Bed #4 is going to be the solanum bed for 2014. I'm going to really control myself and limit the number of peppers that I'm going to grow to this bed and they will have to share space with the tomatoes and eggplant (fewer eggplant this year too). I have learned that it doesn't pay too plant my solanums too early, the beginning of May is early enough and the end of May isn't too late. This year I've decided to plant a cover crop in this bed. If I get the cover crop sown at the beginning of February it should be ready to dig in by the end of March which will leave at least a month for it to decompose.

Those of you shivering back east may be envious of the warm weather we've been having here in California and the rest of the southwest. It's really strange to see a reading like this:

Almost 80ºF (26.5ºC) on a January afternoon. Yesterday it got up to 87ºF (30.5ºC) and today is forecast to be about the same. I'm taking a guilty pleasure in the warm weather. We've had about 2 inches (5cm) of rain in the past year, the driest year since record keeping started here back in 1850. There's no rain in sight through the end of the month, at least. It's frightening. The warm weather is nice, but I wish it was cold and rainy right now.
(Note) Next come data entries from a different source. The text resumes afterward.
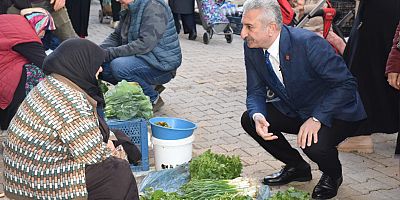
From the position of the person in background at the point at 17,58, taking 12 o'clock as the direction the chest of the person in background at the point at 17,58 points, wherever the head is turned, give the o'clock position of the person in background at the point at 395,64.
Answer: the person in background at the point at 395,64 is roughly at 1 o'clock from the person in background at the point at 17,58.

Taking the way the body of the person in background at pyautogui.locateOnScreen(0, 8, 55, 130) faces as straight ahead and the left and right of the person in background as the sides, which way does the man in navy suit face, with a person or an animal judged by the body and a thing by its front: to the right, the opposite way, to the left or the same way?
the opposite way

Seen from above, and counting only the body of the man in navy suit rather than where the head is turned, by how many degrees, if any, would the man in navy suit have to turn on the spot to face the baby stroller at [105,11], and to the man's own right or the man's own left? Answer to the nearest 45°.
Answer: approximately 90° to the man's own right

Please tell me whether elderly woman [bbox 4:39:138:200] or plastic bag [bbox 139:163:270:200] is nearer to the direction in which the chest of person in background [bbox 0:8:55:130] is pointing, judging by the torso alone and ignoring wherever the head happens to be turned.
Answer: the plastic bag

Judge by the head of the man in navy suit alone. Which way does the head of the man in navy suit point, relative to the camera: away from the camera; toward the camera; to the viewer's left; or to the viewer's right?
to the viewer's left

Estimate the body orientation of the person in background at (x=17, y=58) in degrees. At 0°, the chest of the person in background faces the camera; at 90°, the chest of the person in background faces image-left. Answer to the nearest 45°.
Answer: approximately 270°

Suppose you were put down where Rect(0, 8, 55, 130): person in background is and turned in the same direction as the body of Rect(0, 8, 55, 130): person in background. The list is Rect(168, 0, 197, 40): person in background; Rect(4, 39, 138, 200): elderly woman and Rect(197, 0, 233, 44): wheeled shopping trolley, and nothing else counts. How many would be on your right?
1

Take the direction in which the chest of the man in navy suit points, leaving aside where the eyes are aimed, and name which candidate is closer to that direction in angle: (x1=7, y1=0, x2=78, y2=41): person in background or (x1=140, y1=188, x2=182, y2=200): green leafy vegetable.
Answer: the green leafy vegetable

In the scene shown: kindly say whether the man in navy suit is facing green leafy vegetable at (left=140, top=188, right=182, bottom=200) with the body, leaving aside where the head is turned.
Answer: yes

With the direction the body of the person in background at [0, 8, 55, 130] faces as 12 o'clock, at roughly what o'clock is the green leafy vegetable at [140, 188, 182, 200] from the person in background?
The green leafy vegetable is roughly at 2 o'clock from the person in background.
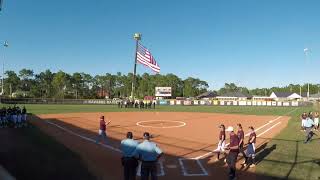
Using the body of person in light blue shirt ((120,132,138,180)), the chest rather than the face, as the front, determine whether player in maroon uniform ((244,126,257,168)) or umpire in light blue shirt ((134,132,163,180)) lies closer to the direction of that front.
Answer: the player in maroon uniform

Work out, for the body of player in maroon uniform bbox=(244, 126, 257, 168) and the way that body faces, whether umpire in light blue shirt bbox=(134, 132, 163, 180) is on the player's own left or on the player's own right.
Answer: on the player's own left

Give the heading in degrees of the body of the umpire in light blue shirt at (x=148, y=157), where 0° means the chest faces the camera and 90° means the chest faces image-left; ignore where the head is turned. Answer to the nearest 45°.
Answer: approximately 180°

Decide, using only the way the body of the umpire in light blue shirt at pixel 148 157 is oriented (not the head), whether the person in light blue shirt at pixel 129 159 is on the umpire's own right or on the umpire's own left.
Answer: on the umpire's own left

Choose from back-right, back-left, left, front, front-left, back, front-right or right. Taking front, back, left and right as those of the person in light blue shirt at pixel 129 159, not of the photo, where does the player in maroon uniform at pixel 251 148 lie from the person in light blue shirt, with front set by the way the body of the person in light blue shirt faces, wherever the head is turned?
front-right

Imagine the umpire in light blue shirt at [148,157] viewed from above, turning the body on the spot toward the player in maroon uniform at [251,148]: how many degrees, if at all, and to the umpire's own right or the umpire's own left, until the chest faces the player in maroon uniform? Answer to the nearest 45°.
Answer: approximately 45° to the umpire's own right

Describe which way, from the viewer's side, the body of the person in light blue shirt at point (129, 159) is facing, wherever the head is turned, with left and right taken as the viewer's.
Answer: facing away from the viewer

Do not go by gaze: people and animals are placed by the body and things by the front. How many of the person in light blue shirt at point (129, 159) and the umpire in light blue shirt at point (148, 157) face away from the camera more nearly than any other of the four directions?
2
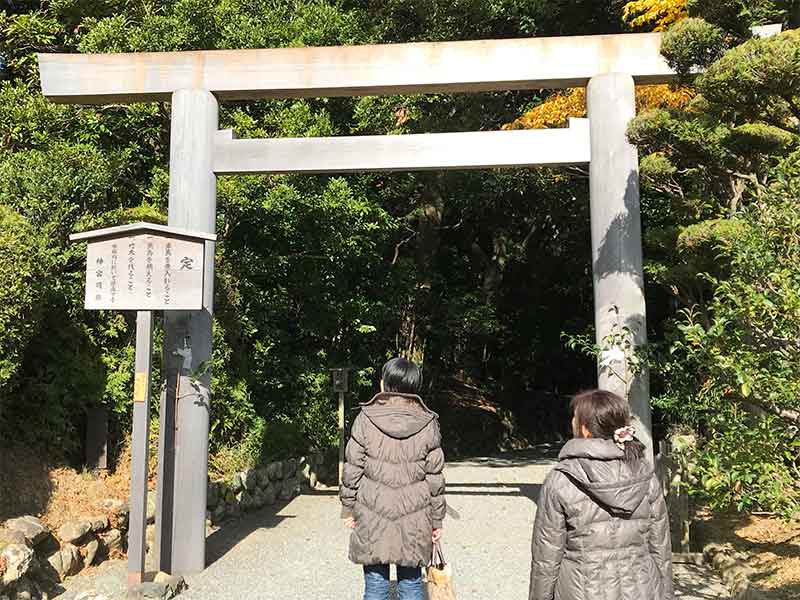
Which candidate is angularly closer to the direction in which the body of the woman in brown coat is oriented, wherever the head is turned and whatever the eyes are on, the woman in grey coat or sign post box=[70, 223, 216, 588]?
the sign post

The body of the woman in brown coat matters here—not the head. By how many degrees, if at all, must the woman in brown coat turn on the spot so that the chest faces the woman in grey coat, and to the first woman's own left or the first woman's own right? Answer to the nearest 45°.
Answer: approximately 135° to the first woman's own right

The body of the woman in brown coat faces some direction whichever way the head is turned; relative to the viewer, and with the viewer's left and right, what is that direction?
facing away from the viewer

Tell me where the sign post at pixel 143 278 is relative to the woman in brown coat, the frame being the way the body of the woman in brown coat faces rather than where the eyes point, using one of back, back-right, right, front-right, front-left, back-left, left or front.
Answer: front-left
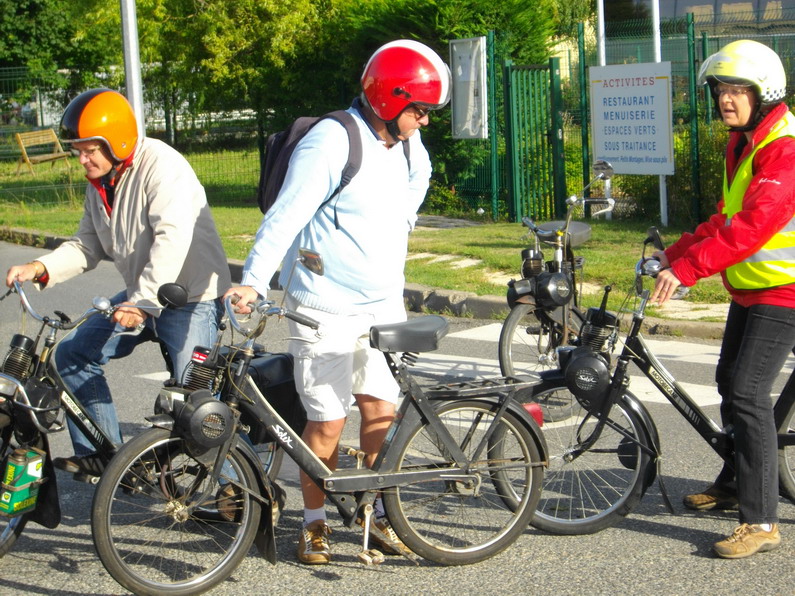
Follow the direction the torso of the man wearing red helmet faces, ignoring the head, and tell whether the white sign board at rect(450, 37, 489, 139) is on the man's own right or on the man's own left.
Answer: on the man's own left

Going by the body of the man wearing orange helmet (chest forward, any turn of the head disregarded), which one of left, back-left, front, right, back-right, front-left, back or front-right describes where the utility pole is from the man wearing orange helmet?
back-right

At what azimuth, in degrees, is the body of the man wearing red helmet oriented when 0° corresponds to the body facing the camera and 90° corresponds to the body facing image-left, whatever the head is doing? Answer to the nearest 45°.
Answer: approximately 315°

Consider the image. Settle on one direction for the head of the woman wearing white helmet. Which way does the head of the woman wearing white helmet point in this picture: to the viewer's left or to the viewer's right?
to the viewer's left

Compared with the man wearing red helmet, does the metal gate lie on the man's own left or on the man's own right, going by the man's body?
on the man's own left

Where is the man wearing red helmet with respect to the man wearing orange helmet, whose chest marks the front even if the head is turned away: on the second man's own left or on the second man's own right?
on the second man's own left

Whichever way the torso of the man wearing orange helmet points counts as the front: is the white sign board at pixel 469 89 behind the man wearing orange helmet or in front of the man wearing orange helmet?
behind
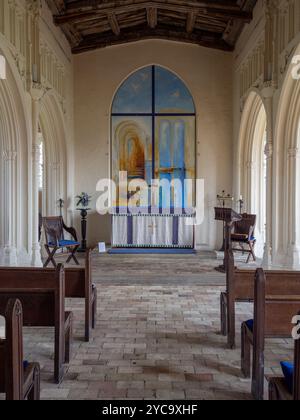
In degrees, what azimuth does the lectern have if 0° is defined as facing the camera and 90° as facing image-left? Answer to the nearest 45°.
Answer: approximately 45°

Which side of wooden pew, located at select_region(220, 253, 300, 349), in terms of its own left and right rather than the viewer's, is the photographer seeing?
back

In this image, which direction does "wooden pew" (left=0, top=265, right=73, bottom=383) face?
away from the camera

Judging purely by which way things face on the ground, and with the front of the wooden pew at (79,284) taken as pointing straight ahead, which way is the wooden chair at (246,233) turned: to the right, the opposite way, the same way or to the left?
to the left

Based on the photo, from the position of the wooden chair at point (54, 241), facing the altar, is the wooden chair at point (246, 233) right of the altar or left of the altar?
right

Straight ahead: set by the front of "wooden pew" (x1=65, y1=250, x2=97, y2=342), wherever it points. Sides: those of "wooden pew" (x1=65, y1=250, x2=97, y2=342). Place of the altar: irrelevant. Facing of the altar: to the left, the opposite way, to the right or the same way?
the opposite way

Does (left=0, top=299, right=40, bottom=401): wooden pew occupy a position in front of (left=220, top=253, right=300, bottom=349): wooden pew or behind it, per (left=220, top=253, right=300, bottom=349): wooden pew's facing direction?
behind

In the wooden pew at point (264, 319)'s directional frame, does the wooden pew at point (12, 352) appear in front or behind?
behind

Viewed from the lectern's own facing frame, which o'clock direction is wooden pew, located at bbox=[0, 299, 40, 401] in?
The wooden pew is roughly at 11 o'clock from the lectern.

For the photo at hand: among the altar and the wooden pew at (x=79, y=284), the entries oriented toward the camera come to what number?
1

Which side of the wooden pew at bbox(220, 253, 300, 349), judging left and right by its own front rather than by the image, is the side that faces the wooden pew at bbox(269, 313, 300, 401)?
back

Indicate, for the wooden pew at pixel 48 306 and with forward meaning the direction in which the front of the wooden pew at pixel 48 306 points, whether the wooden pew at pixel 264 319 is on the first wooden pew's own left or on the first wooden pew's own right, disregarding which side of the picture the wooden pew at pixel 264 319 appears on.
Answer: on the first wooden pew's own right

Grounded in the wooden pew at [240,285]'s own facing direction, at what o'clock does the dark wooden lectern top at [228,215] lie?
The dark wooden lectern top is roughly at 12 o'clock from the wooden pew.

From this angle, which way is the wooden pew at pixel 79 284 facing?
away from the camera

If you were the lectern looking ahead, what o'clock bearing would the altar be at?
The altar is roughly at 3 o'clock from the lectern.
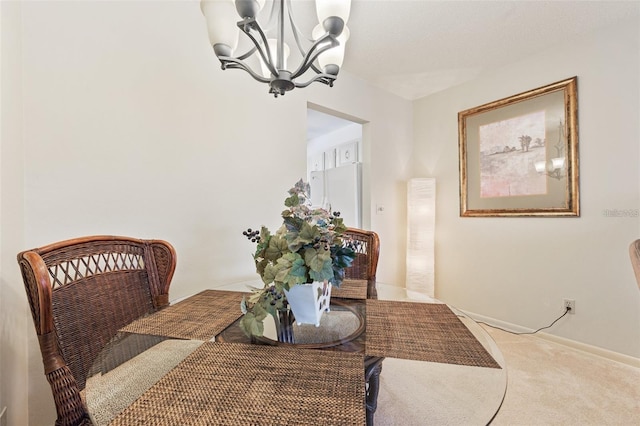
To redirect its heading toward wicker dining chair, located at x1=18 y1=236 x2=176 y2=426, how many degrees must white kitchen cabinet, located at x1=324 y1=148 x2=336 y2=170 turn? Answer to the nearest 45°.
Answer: approximately 45° to its left

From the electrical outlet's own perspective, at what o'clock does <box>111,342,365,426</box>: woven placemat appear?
The woven placemat is roughly at 11 o'clock from the electrical outlet.

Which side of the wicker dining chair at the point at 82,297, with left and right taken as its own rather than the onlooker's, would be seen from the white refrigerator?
left

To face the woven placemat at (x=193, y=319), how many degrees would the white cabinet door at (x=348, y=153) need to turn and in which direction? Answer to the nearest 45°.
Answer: approximately 45° to its left

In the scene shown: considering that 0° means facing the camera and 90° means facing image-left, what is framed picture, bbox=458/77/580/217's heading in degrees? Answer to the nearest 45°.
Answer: approximately 45°

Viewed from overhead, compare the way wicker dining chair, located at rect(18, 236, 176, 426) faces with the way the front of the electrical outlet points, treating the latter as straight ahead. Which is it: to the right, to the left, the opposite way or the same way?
the opposite way
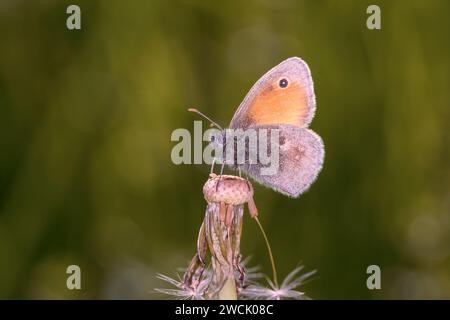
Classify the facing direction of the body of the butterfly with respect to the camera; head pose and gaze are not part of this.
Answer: to the viewer's left
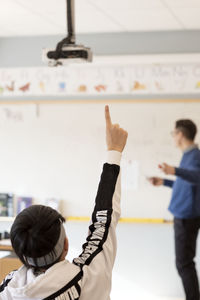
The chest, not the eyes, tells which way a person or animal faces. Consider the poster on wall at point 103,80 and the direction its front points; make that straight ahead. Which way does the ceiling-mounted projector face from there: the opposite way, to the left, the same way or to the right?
the opposite way

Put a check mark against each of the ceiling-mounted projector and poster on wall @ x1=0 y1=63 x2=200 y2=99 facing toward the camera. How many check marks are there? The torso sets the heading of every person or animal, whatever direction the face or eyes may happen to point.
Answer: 1

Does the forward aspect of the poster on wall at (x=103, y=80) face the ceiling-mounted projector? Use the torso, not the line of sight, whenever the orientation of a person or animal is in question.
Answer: yes

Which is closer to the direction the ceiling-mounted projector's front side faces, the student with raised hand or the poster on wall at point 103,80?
the poster on wall

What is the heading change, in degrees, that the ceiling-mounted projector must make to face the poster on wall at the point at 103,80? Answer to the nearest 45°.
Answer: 0° — it already faces it

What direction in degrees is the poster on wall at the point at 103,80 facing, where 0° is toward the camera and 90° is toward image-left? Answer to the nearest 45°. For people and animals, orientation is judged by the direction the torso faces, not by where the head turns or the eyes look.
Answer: approximately 0°

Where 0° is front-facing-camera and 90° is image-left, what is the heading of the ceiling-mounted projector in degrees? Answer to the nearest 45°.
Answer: approximately 180°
To end on a happier note, at least the super resilient rosemary is blooming. The bees are buzzing about the flowers and the little birds are munching on the seeds and I have something pretty to look at.

Stay tuned, my seed orders have been placed and I'm working on a post to evaluate what I grew last year and what I've got planned for the coming year. But first I've got to get out to the garden and finish cleaning up bed #4.


  1. Your garden looks lovely. Even bed 4 looks better than mine does right now. At least you have kale producing. My kale is shivering. It ought to survive the winter if the huge weather swings don't come back.

  2. You've inspired me to start seeds for the spring garden, will be growing mostly beans and peppers, not much care is needed when I'm away.

  3. That is a very comprehensive tour of your garden - and I'm impressed with what I see! I just love the photo of the Lacinato kale covered in the Agribon - it looks like something left over from Halloween! The Spanish Black carrots are unusual. I don't think I have come across those before. Do they taste just like the orange ones?

    1. I haven't had a chance to taste the black carrot yet. I had a very limited very hard to get supply of seeds so I wanted to grow them out for seed. My understanding is that they are not as sweet as orange carrots, they are more savory and best eaten cooked. BTW, you should be able to get seeds, Thomas Etty carries them.